Fifty-two former McDonald’s franchisees who say they faced decades of discrimination at the fast-food chain are suing McDonald’s for more than $1 billion.
The suit was filed in the U.S. District Court for the Northern District of Illinois Tuesday, according to Yahoo. Franchisees say in the complaint that they faced “systematic and covert racial discrimination,” with McDonald’s denying them the same opportunities as their white counterparts.
The lawsuit also argues McDonald’s “systematically steered” Black franchisees to buy locations in Black neighborhoods that tend to have higher insurance and security costs while bringing in less revenue. One franchisee wrote in the complaint that Black franchisees were at such a significant disadvantage that acquiring a McDonald’s as a Black franchisee was “financial suicide.”
The franchisees say they lost more than 200 McDonald’s locations over the past decade because of misconduct by the company. Dozens of of other Black franchisees were forced out of the chain over the past two decades. According to the complaint, there are only 186 Black McDonald’s franchisees, down from 377 in 1998.
The complaint added the plaintiffs’ average annual sales of roughly $2 million were more than $700,000 lower than McDonald’s national average of $2.7 million from 2011 to 2016 and $2.9 million in 2019.
“These differences are statistically significant and are the result of Defendants’ racial bias and barriers within the McDonald’s franchise system,” the complaint states.
In a video message to employers and suppliers Tuesday, McDonald’s CEO Chris Kempczinski responded to the allegations.

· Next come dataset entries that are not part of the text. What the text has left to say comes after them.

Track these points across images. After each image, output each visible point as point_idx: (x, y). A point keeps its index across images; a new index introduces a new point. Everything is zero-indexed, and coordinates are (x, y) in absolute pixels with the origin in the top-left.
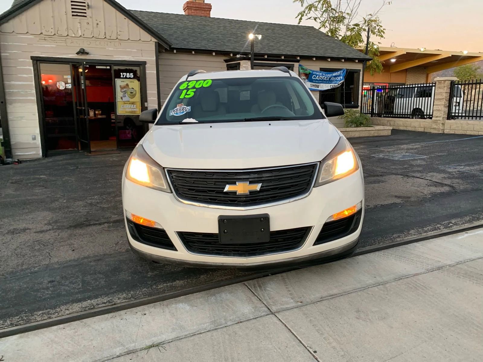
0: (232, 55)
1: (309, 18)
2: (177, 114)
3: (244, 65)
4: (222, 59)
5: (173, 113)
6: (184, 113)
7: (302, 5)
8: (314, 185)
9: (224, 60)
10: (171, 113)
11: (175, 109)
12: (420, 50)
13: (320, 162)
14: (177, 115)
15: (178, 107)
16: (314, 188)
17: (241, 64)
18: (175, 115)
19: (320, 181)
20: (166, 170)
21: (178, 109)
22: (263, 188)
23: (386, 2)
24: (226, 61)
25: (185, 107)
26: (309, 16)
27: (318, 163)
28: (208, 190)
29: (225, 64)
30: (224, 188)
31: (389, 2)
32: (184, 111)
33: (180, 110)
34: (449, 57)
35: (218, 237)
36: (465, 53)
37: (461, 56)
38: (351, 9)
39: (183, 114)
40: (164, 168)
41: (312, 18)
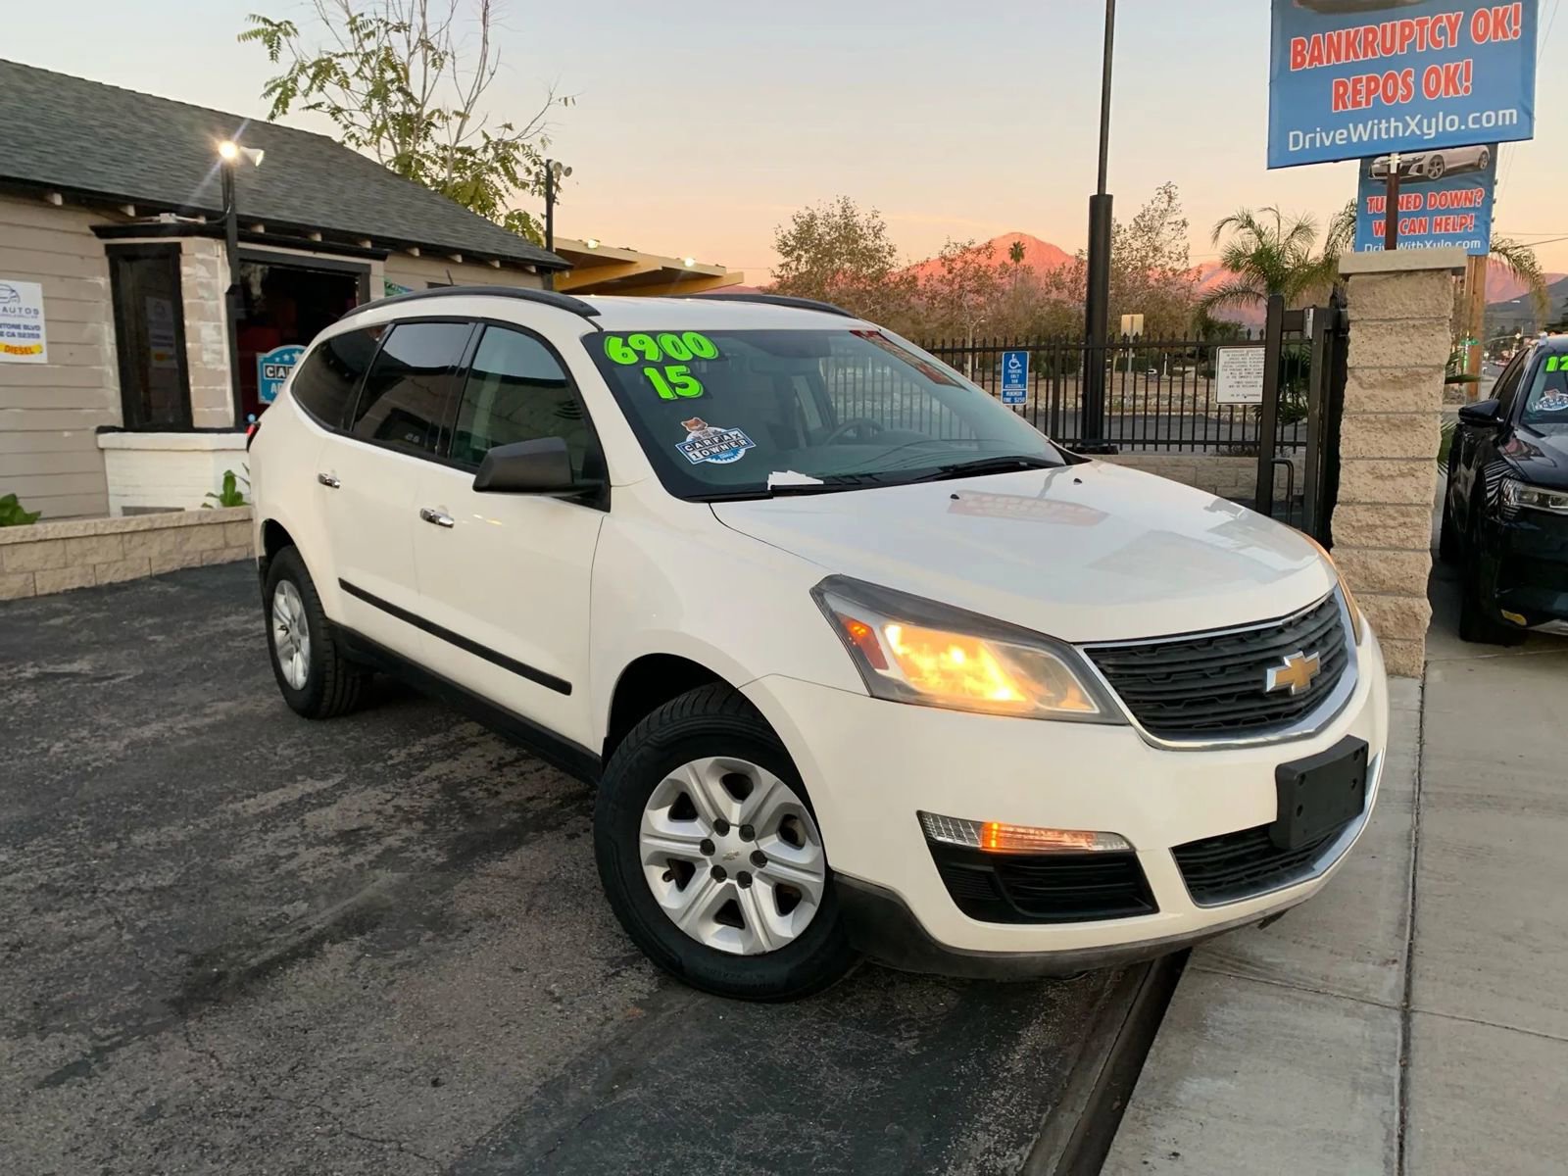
0: (131, 211)
1: (314, 107)
3: (200, 256)
4: (85, 221)
7: (272, 54)
9: (93, 228)
12: (586, 245)
17: (184, 251)
23: (555, 97)
24: (100, 232)
26: (315, 97)
29: (99, 245)
31: (566, 99)
34: (656, 272)
36: (689, 264)
37: (679, 271)
38: (466, 102)
41: (324, 107)
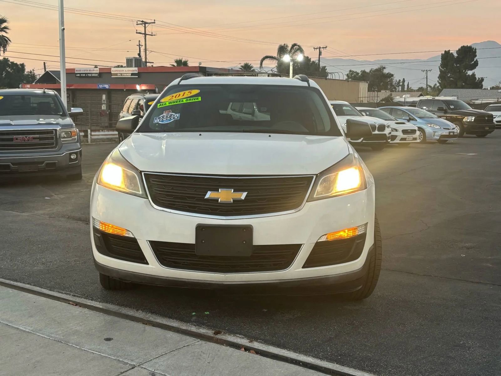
2: (163, 121)
5: (158, 120)
6: (172, 121)
8: (307, 200)
10: (156, 121)
11: (161, 116)
13: (317, 175)
14: (162, 123)
15: (164, 114)
16: (307, 203)
18: (160, 122)
19: (315, 196)
20: (143, 173)
21: (164, 116)
22: (248, 198)
25: (174, 114)
27: (315, 177)
28: (187, 196)
30: (205, 195)
32: (172, 118)
33: (167, 117)
35: (194, 249)
39: (170, 121)
40: (141, 172)
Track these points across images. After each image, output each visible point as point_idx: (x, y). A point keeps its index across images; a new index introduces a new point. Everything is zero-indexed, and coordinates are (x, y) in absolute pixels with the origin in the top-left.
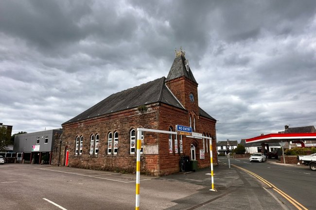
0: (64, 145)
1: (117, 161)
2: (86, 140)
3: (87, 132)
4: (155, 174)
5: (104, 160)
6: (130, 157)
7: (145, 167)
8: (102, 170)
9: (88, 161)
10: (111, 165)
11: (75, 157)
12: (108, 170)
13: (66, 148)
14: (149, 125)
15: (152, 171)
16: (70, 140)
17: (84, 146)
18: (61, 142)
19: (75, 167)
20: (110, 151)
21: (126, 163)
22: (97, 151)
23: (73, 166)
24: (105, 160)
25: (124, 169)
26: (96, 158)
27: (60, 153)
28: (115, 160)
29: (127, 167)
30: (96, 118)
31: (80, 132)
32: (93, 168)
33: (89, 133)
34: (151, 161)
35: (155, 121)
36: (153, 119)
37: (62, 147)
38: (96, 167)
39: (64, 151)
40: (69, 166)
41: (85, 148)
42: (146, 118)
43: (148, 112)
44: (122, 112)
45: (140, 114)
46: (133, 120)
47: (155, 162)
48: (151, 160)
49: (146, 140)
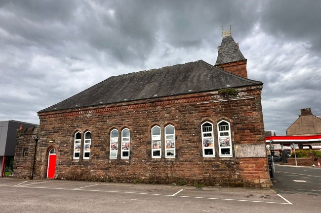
0: (45, 145)
1: (177, 169)
2: (99, 137)
3: (102, 125)
4: (263, 186)
5: (146, 167)
6: (206, 161)
7: (239, 176)
8: (143, 182)
9: (107, 169)
10: (163, 175)
11: (73, 164)
12: (158, 183)
13: (50, 149)
14: (242, 116)
15: (256, 181)
16: (58, 138)
17: (96, 146)
18: (37, 140)
19: (75, 180)
20: (157, 153)
21: (196, 171)
22: (125, 154)
23: (69, 179)
24: (149, 168)
25: (194, 180)
26: (126, 164)
27: (35, 159)
28: (172, 167)
29: (200, 178)
30: (124, 104)
31: (84, 126)
32: (119, 180)
33: (105, 127)
34: (252, 167)
35: (255, 110)
36: (249, 107)
37: (38, 148)
38: (128, 179)
39: (43, 154)
40: (59, 179)
41: (98, 150)
42: (235, 106)
43: (238, 99)
44: (183, 96)
45: (221, 100)
46: (207, 109)
47: (259, 168)
48: (250, 165)
49: (238, 137)
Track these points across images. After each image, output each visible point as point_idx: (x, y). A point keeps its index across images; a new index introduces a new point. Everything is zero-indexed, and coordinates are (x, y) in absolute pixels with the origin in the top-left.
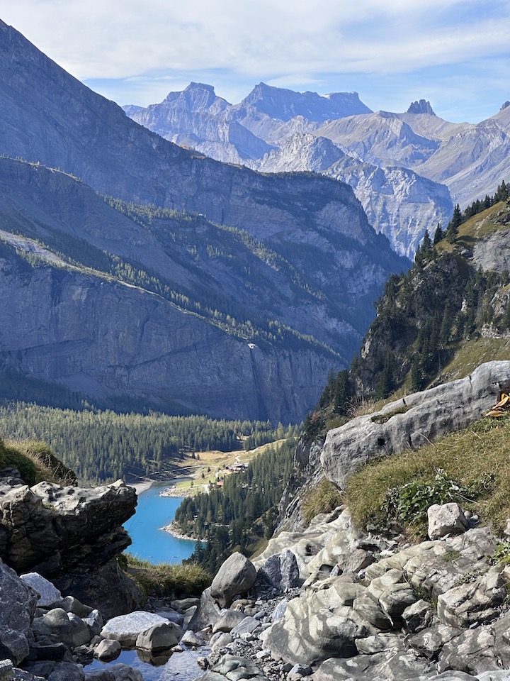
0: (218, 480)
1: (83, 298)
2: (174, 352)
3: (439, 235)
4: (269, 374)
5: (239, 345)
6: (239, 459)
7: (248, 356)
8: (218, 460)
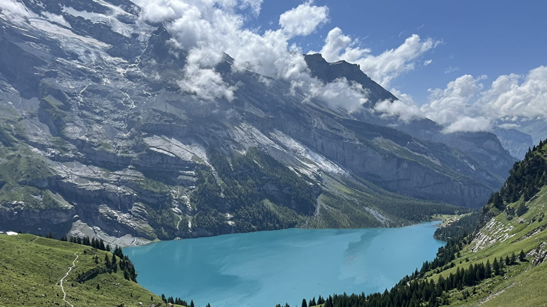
0: (449, 224)
1: (407, 167)
2: (435, 184)
3: (535, 149)
4: (466, 192)
5: (456, 183)
6: (456, 218)
7: (459, 186)
8: (448, 218)
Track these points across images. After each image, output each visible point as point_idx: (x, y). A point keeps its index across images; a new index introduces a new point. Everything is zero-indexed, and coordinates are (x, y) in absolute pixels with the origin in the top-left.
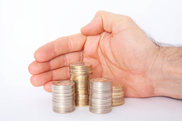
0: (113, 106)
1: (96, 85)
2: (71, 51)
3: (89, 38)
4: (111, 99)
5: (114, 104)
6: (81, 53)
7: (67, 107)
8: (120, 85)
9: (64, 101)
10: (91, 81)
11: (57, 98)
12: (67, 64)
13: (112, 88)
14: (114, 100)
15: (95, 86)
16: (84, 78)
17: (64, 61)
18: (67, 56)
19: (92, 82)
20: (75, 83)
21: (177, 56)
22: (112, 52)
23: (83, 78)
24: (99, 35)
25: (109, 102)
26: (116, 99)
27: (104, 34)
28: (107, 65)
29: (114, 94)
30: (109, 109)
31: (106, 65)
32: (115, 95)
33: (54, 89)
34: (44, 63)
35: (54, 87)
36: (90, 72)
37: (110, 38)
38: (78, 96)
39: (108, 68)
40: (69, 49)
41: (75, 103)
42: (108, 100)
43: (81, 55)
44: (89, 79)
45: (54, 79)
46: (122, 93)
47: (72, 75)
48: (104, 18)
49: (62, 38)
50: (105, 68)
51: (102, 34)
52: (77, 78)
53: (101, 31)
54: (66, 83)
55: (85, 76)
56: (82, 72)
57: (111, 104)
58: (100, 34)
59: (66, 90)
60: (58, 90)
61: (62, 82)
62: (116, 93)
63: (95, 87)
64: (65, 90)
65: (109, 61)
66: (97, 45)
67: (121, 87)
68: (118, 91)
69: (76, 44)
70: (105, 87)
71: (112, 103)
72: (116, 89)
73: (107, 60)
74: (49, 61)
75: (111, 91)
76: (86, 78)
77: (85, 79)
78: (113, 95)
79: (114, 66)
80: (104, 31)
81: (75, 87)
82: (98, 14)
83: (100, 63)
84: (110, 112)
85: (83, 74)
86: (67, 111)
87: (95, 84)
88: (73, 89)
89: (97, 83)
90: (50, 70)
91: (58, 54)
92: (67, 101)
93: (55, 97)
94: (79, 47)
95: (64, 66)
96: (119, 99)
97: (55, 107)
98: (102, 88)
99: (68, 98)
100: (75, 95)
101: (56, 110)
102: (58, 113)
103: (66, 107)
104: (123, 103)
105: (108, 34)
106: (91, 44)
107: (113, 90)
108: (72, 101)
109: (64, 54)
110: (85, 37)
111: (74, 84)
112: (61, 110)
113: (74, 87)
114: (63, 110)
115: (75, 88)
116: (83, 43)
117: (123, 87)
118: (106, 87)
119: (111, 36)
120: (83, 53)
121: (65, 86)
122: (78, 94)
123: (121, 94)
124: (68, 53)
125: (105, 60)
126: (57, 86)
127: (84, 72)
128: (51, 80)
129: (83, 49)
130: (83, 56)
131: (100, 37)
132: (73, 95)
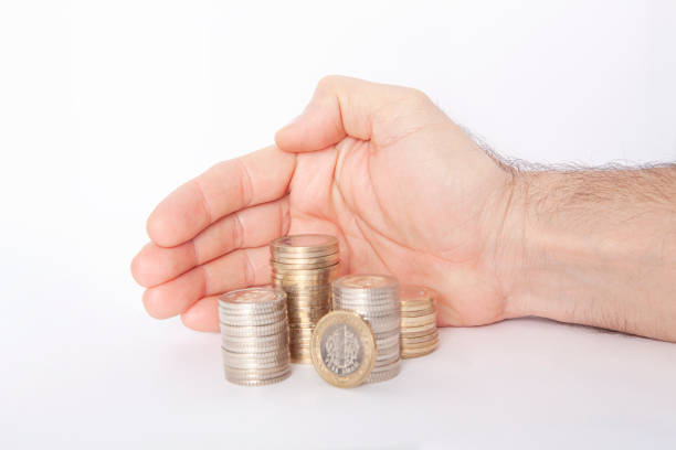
0: (403, 358)
1: (348, 297)
2: (252, 203)
3: (303, 160)
4: (397, 336)
5: (406, 351)
6: (284, 205)
7: (265, 366)
8: (422, 293)
9: (256, 350)
10: (334, 284)
11: (235, 340)
12: (242, 242)
13: (400, 305)
14: (405, 341)
15: (349, 300)
16: (315, 278)
17: (235, 236)
18: (243, 219)
19: (337, 289)
20: (288, 293)
21: (562, 200)
22: (378, 201)
23: (310, 278)
24: (331, 149)
25: (390, 346)
26: (413, 336)
27: (345, 145)
28: (365, 237)
29: (405, 322)
30: (393, 366)
31: (361, 236)
32: (409, 325)
33: (225, 314)
34: (176, 250)
35: (225, 308)
36: (332, 258)
37: (368, 158)
38: (298, 331)
39: (368, 244)
40: (246, 198)
41: (289, 354)
42: (389, 340)
43: (284, 213)
44: (330, 281)
45: (210, 290)
46: (432, 317)
47: (280, 271)
48: (343, 100)
49: (221, 166)
50: (358, 245)
51: (340, 145)
52: (291, 278)
53: (337, 137)
54: (262, 296)
55: (316, 272)
56: (306, 261)
57: (397, 352)
58: (335, 145)
59: (261, 317)
60: (237, 318)
61: (249, 292)
62: (410, 320)
63: (347, 302)
64: (259, 315)
65: (369, 225)
66: (329, 181)
67: (427, 299)
68: (420, 314)
69: (265, 182)
70: (378, 302)
71: (401, 348)
72: (411, 306)
73: (362, 223)
74: (192, 240)
75: (398, 313)
76: (321, 277)
77: (318, 281)
78: (403, 325)
79: (384, 241)
80: (347, 135)
81: (289, 304)
82: (326, 87)
83: (341, 230)
84: (395, 375)
85: (311, 267)
86: (267, 379)
87: (349, 294)
88: (280, 312)
89: (352, 291)
90: (195, 267)
91: (215, 215)
92: (264, 350)
93: (229, 338)
94: (275, 190)
95: (235, 250)
96: (421, 336)
97: (231, 368)
98: (369, 305)
99: (268, 339)
100: (288, 329)
101: (234, 376)
102: (242, 384)
103: (263, 366)
104: (433, 347)
105: (359, 143)
106: (311, 179)
107: (403, 309)
108: (281, 349)
109: (234, 213)
110: (291, 158)
111: (285, 295)
112: (251, 376)
113: (286, 306)
114: (254, 376)
115: (288, 309)
116: (286, 177)
117: (432, 300)
118: (382, 302)
119: (372, 150)
120: (289, 204)
121: (259, 303)
122: (298, 327)
123: (427, 321)
124: (243, 209)
125: (358, 225)
126: (232, 306)
127: (314, 261)
128: (203, 296)
129: (287, 193)
130: (288, 213)
131: (335, 154)
132: (282, 332)
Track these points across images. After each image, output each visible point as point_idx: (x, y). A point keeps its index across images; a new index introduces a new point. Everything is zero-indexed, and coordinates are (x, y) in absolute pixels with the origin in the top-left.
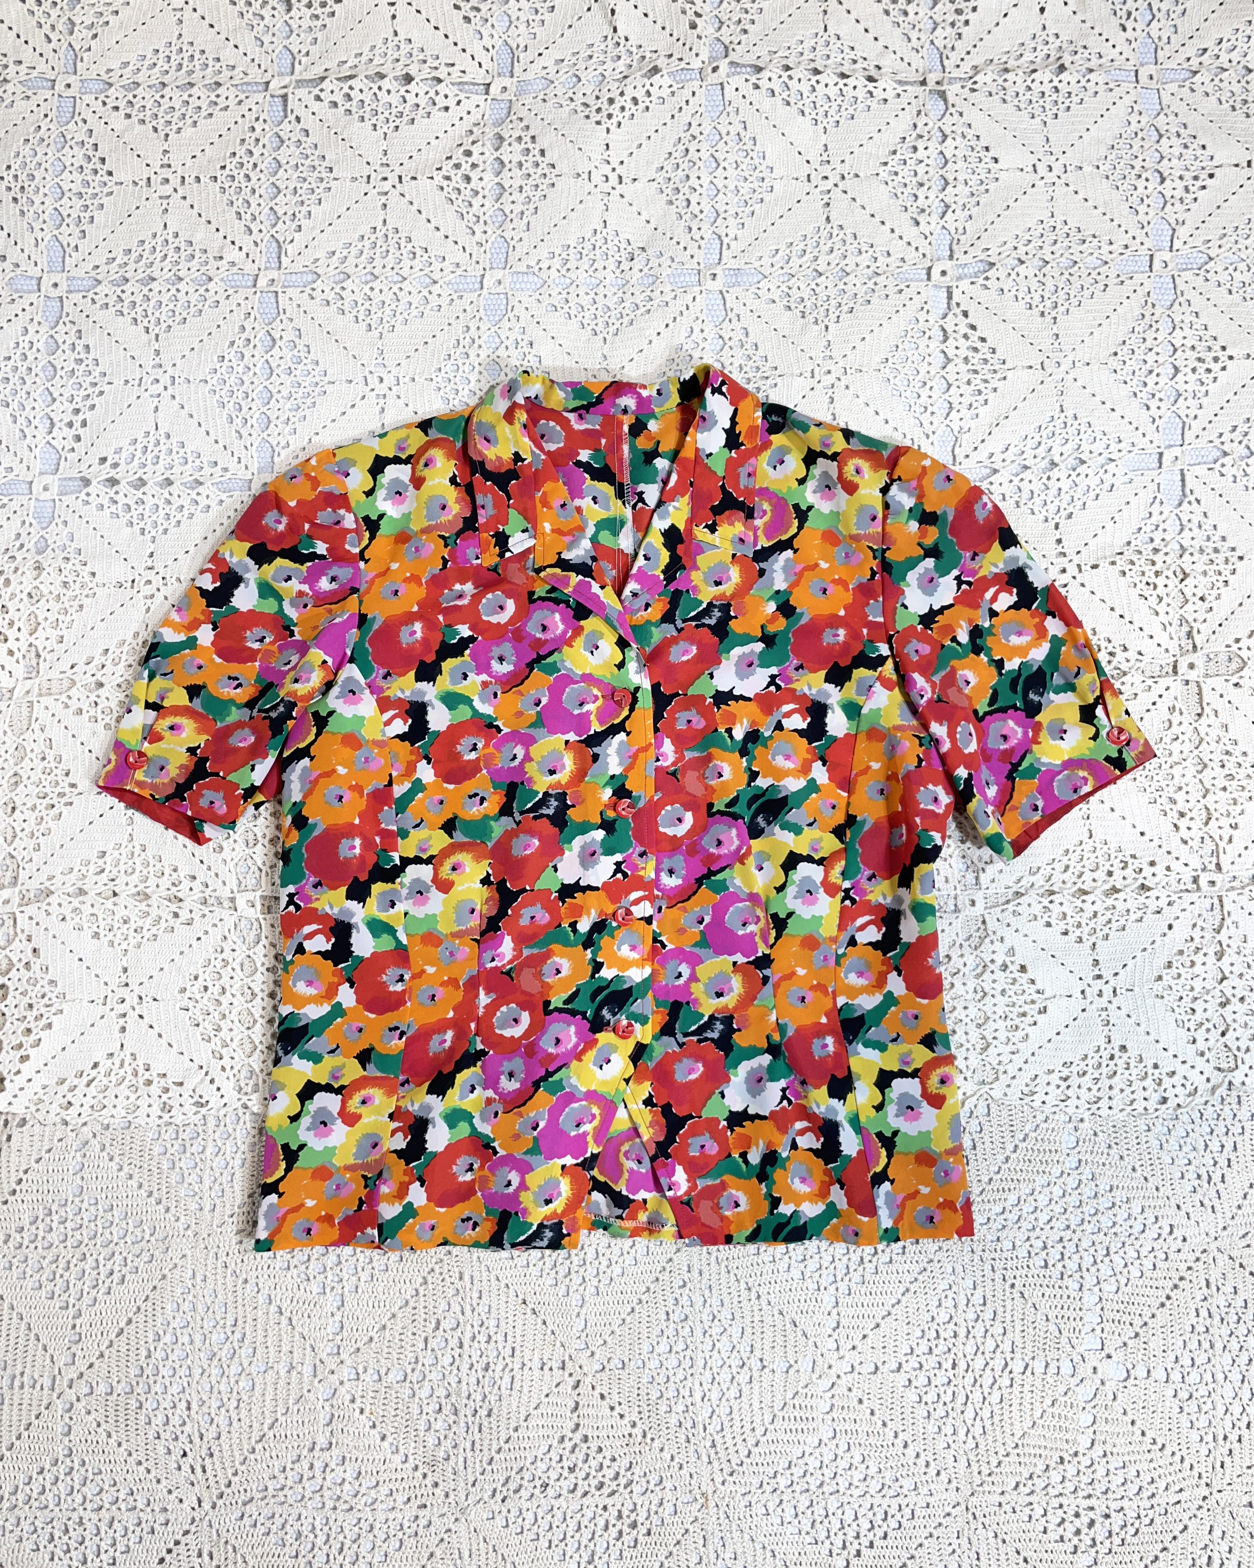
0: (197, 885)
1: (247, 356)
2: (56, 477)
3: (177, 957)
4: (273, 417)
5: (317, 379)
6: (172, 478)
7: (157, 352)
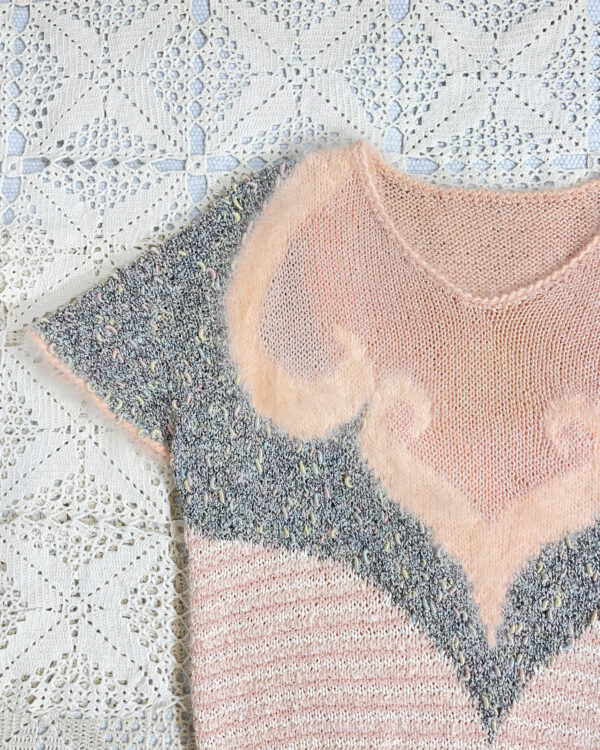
0: (138, 512)
1: (183, 51)
2: (22, 158)
3: (120, 572)
4: (204, 105)
5: (243, 71)
6: (118, 158)
7: (106, 49)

“When allegations such as these occur, I want them investigated thoroughly and objectively,” Kempczinski said. “That’s been our approach to this situation. Based upon our review, we disagree with the claims in this lawsuit and we intend to strongly defend against it.”
In a statement to Business Insider, McDonald’s categorically denied the allegations, saying that they “fly in the face of everything we stand for as an organization and as a partner to communities and small business owners around the world.”
In July, the fast-food chain promised to improve diversity at all levels of its systems, including franchisees and suppliers.